Requirement - Exactly and only the lines from the first entry through the line with "8: (494, 253, 1007.51)" should be copied, both ends included, with no pictures.

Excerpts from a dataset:
• • • •

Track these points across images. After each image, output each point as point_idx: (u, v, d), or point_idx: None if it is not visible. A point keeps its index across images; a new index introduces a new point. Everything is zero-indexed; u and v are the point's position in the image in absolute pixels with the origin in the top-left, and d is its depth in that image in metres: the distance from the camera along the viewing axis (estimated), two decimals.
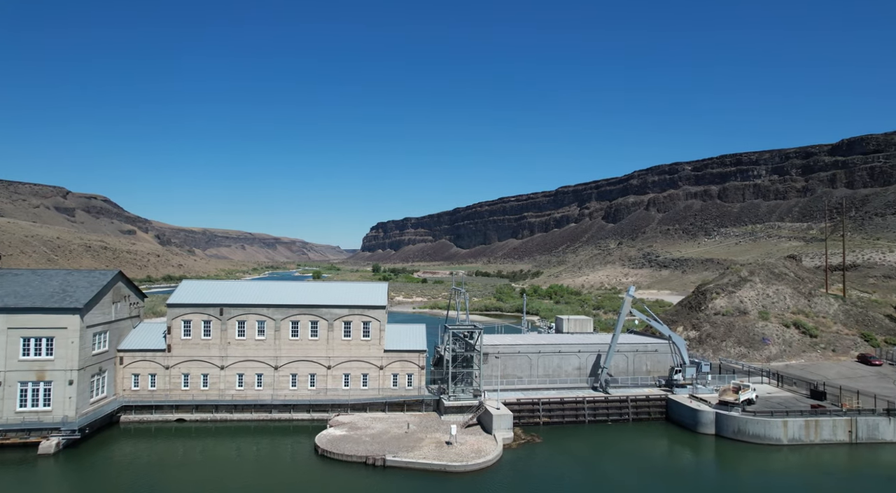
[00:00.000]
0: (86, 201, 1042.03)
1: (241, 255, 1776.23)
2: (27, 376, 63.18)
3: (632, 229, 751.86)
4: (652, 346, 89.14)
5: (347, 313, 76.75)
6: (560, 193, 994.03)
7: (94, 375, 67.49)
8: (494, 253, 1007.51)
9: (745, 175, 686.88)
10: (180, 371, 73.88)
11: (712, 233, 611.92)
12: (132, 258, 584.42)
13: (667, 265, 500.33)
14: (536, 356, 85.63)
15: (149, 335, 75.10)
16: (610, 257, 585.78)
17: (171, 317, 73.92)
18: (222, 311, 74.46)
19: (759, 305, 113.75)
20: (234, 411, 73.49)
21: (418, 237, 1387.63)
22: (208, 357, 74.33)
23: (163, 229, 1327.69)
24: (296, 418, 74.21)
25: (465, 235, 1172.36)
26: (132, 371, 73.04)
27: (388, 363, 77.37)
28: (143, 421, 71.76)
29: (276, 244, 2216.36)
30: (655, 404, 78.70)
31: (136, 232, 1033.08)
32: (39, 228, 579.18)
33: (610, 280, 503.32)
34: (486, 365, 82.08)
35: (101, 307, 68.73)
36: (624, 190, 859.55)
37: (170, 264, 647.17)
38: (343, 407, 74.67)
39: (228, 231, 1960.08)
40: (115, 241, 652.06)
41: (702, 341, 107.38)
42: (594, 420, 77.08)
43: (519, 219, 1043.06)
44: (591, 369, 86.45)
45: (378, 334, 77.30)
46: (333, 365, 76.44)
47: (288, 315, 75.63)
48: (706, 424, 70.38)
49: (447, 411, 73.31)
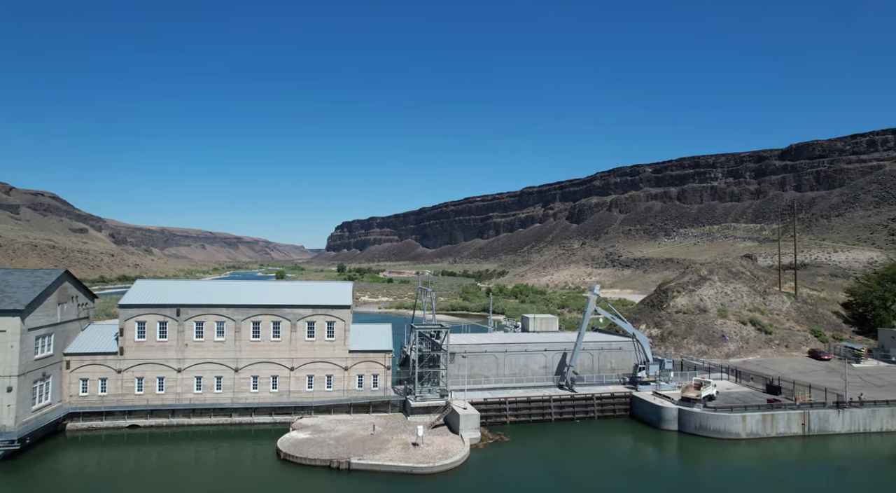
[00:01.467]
0: (32, 198, 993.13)
1: (201, 254, 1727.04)
2: None
3: (595, 230, 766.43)
4: (616, 344, 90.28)
5: (311, 314, 74.73)
6: (525, 193, 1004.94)
7: (36, 381, 63.49)
8: (460, 253, 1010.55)
9: (703, 177, 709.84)
10: (133, 375, 70.39)
11: (672, 233, 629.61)
12: (84, 258, 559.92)
13: (629, 265, 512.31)
14: (503, 356, 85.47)
15: (99, 338, 71.28)
16: (574, 256, 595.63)
17: (125, 318, 70.35)
18: (179, 311, 71.34)
19: (717, 303, 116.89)
20: (192, 415, 70.50)
21: (384, 237, 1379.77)
22: (164, 360, 71.07)
23: (118, 228, 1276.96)
24: (257, 421, 71.77)
25: (431, 234, 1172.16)
26: (80, 376, 69.13)
27: (354, 364, 75.74)
28: (91, 429, 67.99)
29: (239, 244, 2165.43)
30: (620, 401, 79.59)
31: (88, 231, 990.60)
32: None
33: (574, 280, 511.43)
34: (453, 365, 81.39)
35: (46, 309, 64.75)
36: (587, 191, 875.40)
37: (125, 263, 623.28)
38: (307, 410, 72.65)
39: (188, 230, 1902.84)
40: (64, 240, 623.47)
41: (664, 339, 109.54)
42: (560, 418, 77.35)
43: (484, 219, 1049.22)
44: (558, 368, 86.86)
45: (343, 335, 75.57)
46: (296, 367, 74.30)
47: (249, 316, 73.07)
48: (669, 420, 71.53)
49: (414, 411, 72.25)
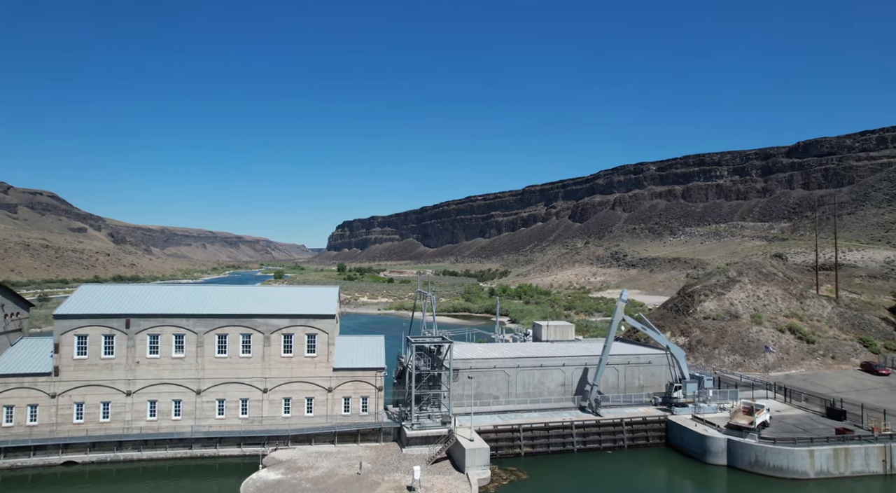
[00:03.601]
0: (30, 197, 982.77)
1: (202, 254, 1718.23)
2: None
3: (598, 229, 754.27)
4: (645, 357, 78.20)
5: (288, 324, 62.78)
6: (527, 192, 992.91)
7: None
8: (462, 252, 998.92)
9: (708, 175, 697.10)
10: (71, 400, 58.52)
11: (677, 232, 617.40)
12: (78, 257, 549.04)
13: (634, 264, 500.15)
14: (515, 372, 73.48)
15: (29, 355, 59.46)
16: (578, 256, 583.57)
17: (61, 331, 58.48)
18: (129, 323, 59.45)
19: (750, 307, 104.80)
20: (144, 447, 58.65)
21: (385, 236, 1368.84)
22: (110, 381, 59.20)
23: (117, 227, 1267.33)
24: (223, 454, 59.91)
25: (433, 234, 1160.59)
26: (4, 402, 57.30)
27: (339, 384, 63.79)
28: (16, 467, 56.10)
29: (240, 243, 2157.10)
30: (654, 427, 67.63)
31: (87, 230, 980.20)
32: None
33: (578, 279, 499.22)
34: (457, 383, 69.40)
35: None
36: (590, 189, 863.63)
37: (121, 263, 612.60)
38: (283, 439, 60.76)
39: (189, 229, 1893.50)
40: (59, 239, 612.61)
41: (692, 348, 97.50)
42: (584, 448, 65.46)
43: (486, 218, 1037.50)
44: (578, 386, 74.89)
45: (326, 349, 63.63)
46: (270, 388, 62.38)
47: (213, 328, 61.15)
48: (716, 452, 59.54)
49: (410, 442, 60.36)
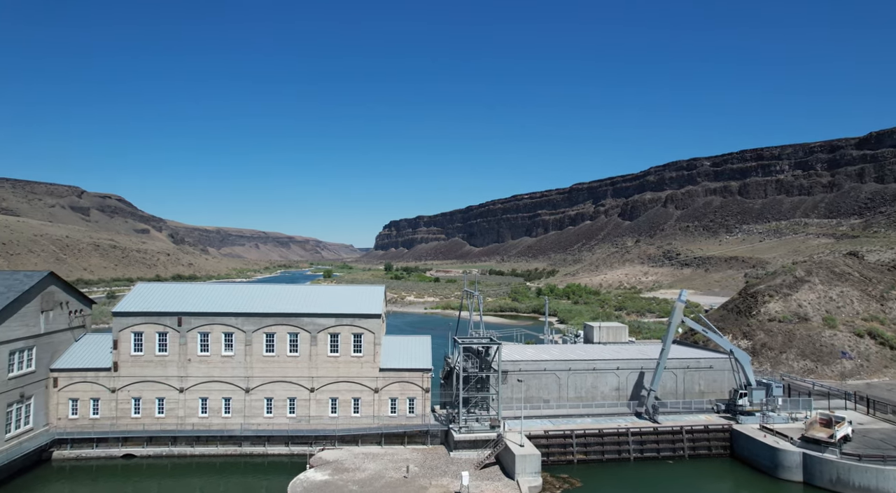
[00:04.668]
0: (100, 201, 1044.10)
1: (255, 254, 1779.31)
2: None
3: (649, 227, 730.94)
4: (706, 361, 73.54)
5: (334, 324, 62.36)
6: (575, 190, 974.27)
7: (11, 403, 53.90)
8: (508, 251, 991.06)
9: (767, 170, 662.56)
10: (129, 395, 60.08)
11: (734, 230, 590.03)
12: (142, 257, 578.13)
13: (688, 264, 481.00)
14: (566, 375, 70.58)
15: (92, 351, 61.43)
16: (628, 254, 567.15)
17: (119, 328, 60.16)
18: (181, 320, 60.51)
19: (821, 310, 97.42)
20: (196, 443, 59.53)
21: (431, 236, 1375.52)
22: (164, 378, 60.43)
23: (177, 228, 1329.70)
24: (271, 452, 60.07)
25: (479, 233, 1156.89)
26: (70, 396, 59.40)
27: (385, 385, 62.87)
28: (81, 458, 58.06)
29: (290, 243, 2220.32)
30: (717, 436, 63.26)
31: (149, 231, 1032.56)
32: (49, 226, 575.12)
33: (629, 279, 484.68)
34: (506, 385, 67.18)
35: (23, 318, 55.11)
36: (640, 187, 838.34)
37: (180, 263, 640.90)
38: (330, 439, 60.35)
39: (242, 230, 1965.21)
40: (125, 239, 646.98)
41: (756, 352, 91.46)
42: (641, 457, 61.94)
43: (533, 217, 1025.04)
44: (633, 391, 71.19)
45: (372, 349, 62.83)
46: (317, 387, 62.12)
47: (261, 326, 61.45)
48: (790, 467, 54.84)
49: (458, 445, 58.70)
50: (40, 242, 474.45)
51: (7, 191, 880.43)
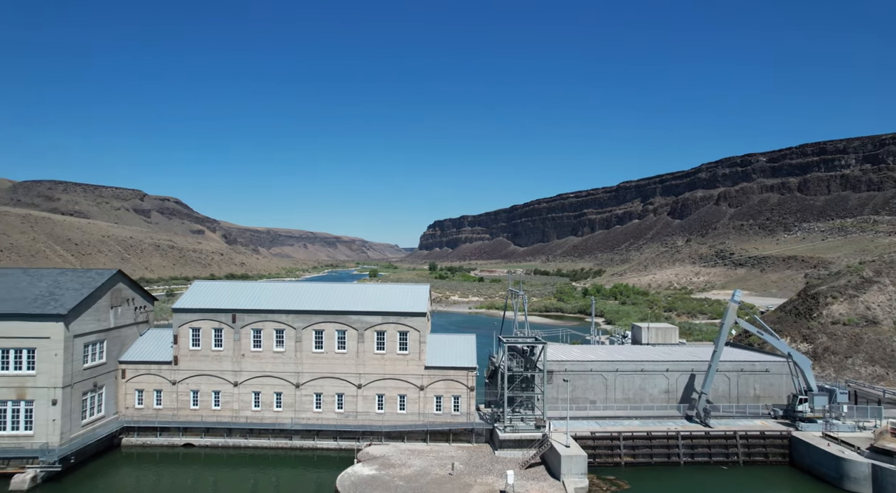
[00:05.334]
0: (160, 203, 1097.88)
1: (303, 254, 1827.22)
2: (6, 395, 54.02)
3: (701, 226, 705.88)
4: (762, 365, 70.63)
5: (380, 322, 63.60)
6: (622, 188, 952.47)
7: (86, 392, 57.70)
8: (553, 251, 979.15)
9: (830, 165, 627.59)
10: (188, 387, 63.23)
11: (793, 228, 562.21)
12: (197, 257, 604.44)
13: (743, 263, 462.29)
14: (613, 376, 69.37)
15: (155, 345, 64.99)
16: (678, 254, 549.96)
17: (178, 324, 63.42)
18: (235, 317, 63.19)
19: (893, 313, 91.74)
20: (250, 435, 62.03)
21: (475, 235, 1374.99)
22: (220, 372, 63.27)
23: (230, 229, 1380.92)
24: (320, 446, 61.86)
25: (523, 232, 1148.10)
26: (136, 386, 63.06)
27: (430, 383, 63.62)
28: (146, 445, 61.57)
29: (337, 243, 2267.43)
30: (774, 442, 60.72)
31: (204, 232, 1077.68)
32: (115, 228, 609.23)
33: (679, 279, 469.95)
34: (551, 385, 66.69)
35: (96, 313, 58.90)
36: (691, 184, 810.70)
37: (233, 262, 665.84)
38: (376, 435, 61.63)
39: (291, 230, 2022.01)
40: (182, 240, 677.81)
41: (818, 357, 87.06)
42: (692, 461, 60.21)
43: (578, 216, 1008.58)
44: (684, 394, 69.23)
45: (417, 347, 63.71)
46: (364, 384, 63.54)
47: (310, 323, 63.37)
48: (857, 479, 52.03)
49: (503, 445, 58.76)
50: (108, 243, 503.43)
51: (79, 195, 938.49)
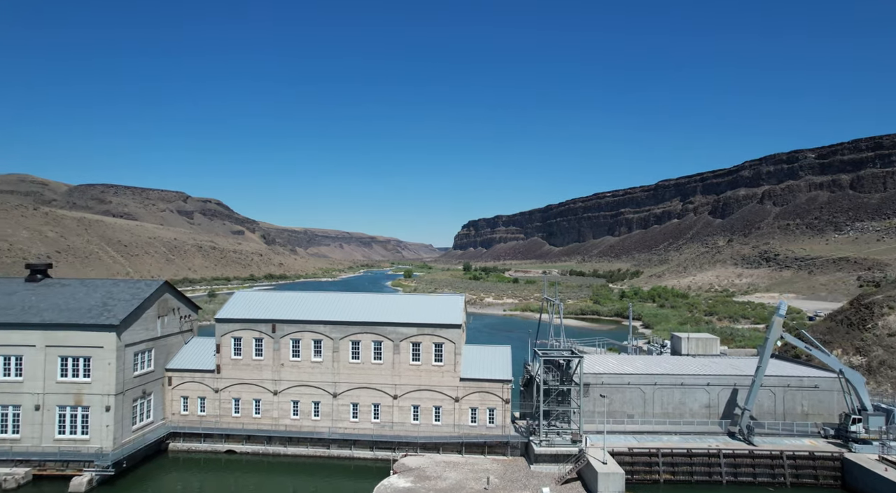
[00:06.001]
0: (202, 205, 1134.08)
1: (339, 253, 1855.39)
2: (65, 400, 56.98)
3: (743, 225, 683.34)
4: (810, 380, 67.88)
5: (416, 333, 64.14)
6: (660, 187, 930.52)
7: (136, 398, 60.30)
8: (589, 251, 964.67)
9: (887, 161, 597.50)
10: (230, 395, 65.23)
11: (844, 228, 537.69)
12: (237, 258, 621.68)
13: (788, 265, 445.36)
14: (651, 389, 67.97)
15: (199, 353, 67.31)
16: (719, 255, 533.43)
17: (221, 333, 65.51)
18: (275, 327, 64.83)
19: None
20: (289, 444, 63.55)
21: (510, 235, 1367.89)
22: (260, 380, 65.05)
23: (268, 230, 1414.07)
24: (357, 456, 62.83)
25: (558, 232, 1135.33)
26: (181, 393, 65.48)
27: (465, 394, 63.78)
28: (191, 451, 63.87)
29: (372, 243, 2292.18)
30: (825, 464, 58.29)
31: (244, 232, 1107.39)
32: (161, 230, 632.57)
33: (720, 281, 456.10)
34: (587, 398, 65.86)
35: (144, 322, 61.46)
36: (733, 182, 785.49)
37: (271, 263, 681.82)
38: (412, 446, 62.20)
39: (328, 231, 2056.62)
40: (223, 241, 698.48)
41: (871, 371, 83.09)
42: (734, 481, 58.45)
43: (615, 215, 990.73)
44: (726, 409, 67.24)
45: (452, 359, 63.96)
46: (400, 394, 64.20)
47: (347, 334, 64.45)
48: None
49: (538, 459, 58.40)
50: (154, 245, 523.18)
51: (128, 197, 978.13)
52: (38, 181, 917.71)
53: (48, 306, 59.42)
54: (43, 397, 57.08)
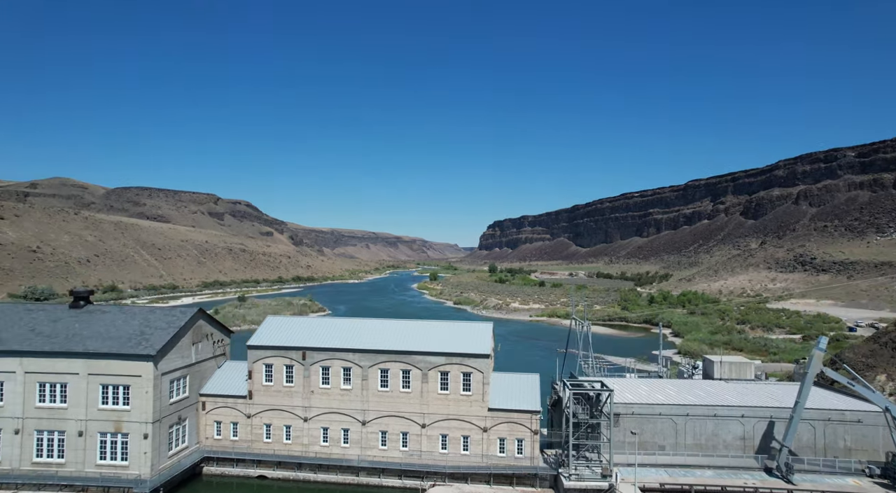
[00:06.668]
0: (232, 206, 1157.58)
1: (366, 253, 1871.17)
2: (106, 427, 58.84)
3: (777, 226, 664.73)
4: (853, 414, 65.47)
5: (444, 362, 64.21)
6: (690, 187, 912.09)
7: (172, 425, 61.90)
8: (617, 252, 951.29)
9: None
10: (262, 421, 66.40)
11: (887, 230, 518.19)
12: (266, 260, 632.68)
13: (826, 269, 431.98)
14: (683, 420, 66.59)
15: (232, 378, 68.68)
16: (752, 258, 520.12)
17: (252, 360, 66.71)
18: (305, 355, 65.72)
19: None
20: (319, 470, 64.33)
21: (535, 236, 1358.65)
22: (291, 407, 66.03)
23: (296, 230, 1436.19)
24: (385, 484, 63.26)
25: (585, 233, 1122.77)
26: (214, 418, 66.94)
27: (494, 425, 63.57)
28: (224, 475, 65.22)
29: (398, 243, 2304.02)
30: None
31: (272, 233, 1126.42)
32: (193, 232, 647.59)
33: (753, 285, 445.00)
34: (617, 428, 64.87)
35: (180, 350, 63.01)
36: (767, 182, 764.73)
37: (299, 265, 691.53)
38: (440, 475, 62.28)
39: (354, 231, 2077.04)
40: (252, 243, 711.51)
41: None
42: None
43: (643, 216, 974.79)
44: (762, 442, 65.43)
45: (481, 389, 63.82)
46: (428, 423, 64.37)
47: (376, 362, 64.93)
48: None
49: (567, 492, 57.86)
50: (186, 248, 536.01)
51: (162, 199, 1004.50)
52: (78, 185, 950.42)
53: (90, 334, 61.41)
54: (86, 423, 59.04)
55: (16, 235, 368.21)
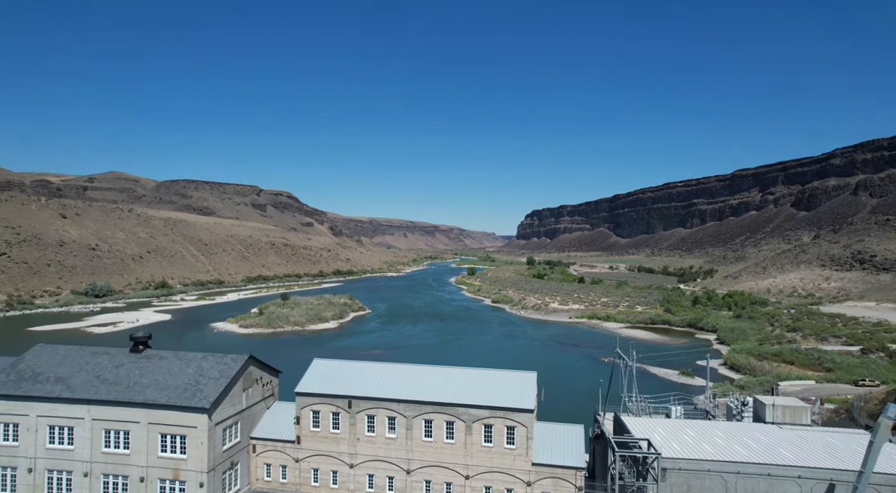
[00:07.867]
0: (274, 198, 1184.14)
1: (403, 242, 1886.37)
2: (165, 474, 61.71)
3: (833, 220, 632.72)
4: None
5: (488, 415, 64.32)
6: (737, 176, 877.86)
7: (225, 471, 64.40)
8: (659, 244, 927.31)
9: None
10: (310, 465, 68.27)
11: None
12: (307, 254, 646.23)
13: (888, 268, 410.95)
14: (734, 478, 64.69)
15: (280, 421, 70.76)
16: (804, 254, 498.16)
17: (300, 406, 68.48)
18: (351, 403, 67.00)
19: None
20: None
21: (574, 226, 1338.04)
22: (337, 453, 67.60)
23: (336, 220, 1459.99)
24: None
25: (626, 223, 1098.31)
26: (264, 461, 69.25)
27: (538, 479, 63.43)
28: None
29: (435, 232, 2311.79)
30: None
31: (313, 224, 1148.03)
32: (237, 227, 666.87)
33: (805, 285, 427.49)
34: (664, 483, 63.71)
35: (231, 398, 65.28)
36: (821, 171, 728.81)
37: (339, 258, 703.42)
38: None
39: (392, 220, 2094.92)
40: (293, 236, 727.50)
41: None
42: None
43: (687, 206, 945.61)
44: None
45: (525, 443, 63.70)
46: (472, 475, 64.79)
47: (420, 413, 65.63)
48: None
49: None
50: (231, 243, 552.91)
51: (207, 192, 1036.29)
52: (130, 178, 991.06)
53: (149, 383, 64.27)
54: (147, 469, 62.09)
55: (77, 234, 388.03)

• • • •

Written answer -
Track these points across images. After each image, output each point as point_idx: (u, v, d), or point_idx: None if it is not visible. A point keeps its index across images; a new index introduces a new point. Everything is zero-indexed; u and v are the point's position in the image in absolute pixels with the origin in the top-left, and d is its depth in that image in metres: the distance from the camera along the viewing axis (estimated), two decimals.
[00:00.000]
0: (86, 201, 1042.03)
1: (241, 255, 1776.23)
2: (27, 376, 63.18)
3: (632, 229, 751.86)
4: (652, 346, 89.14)
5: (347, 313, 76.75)
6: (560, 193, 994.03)
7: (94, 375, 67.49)
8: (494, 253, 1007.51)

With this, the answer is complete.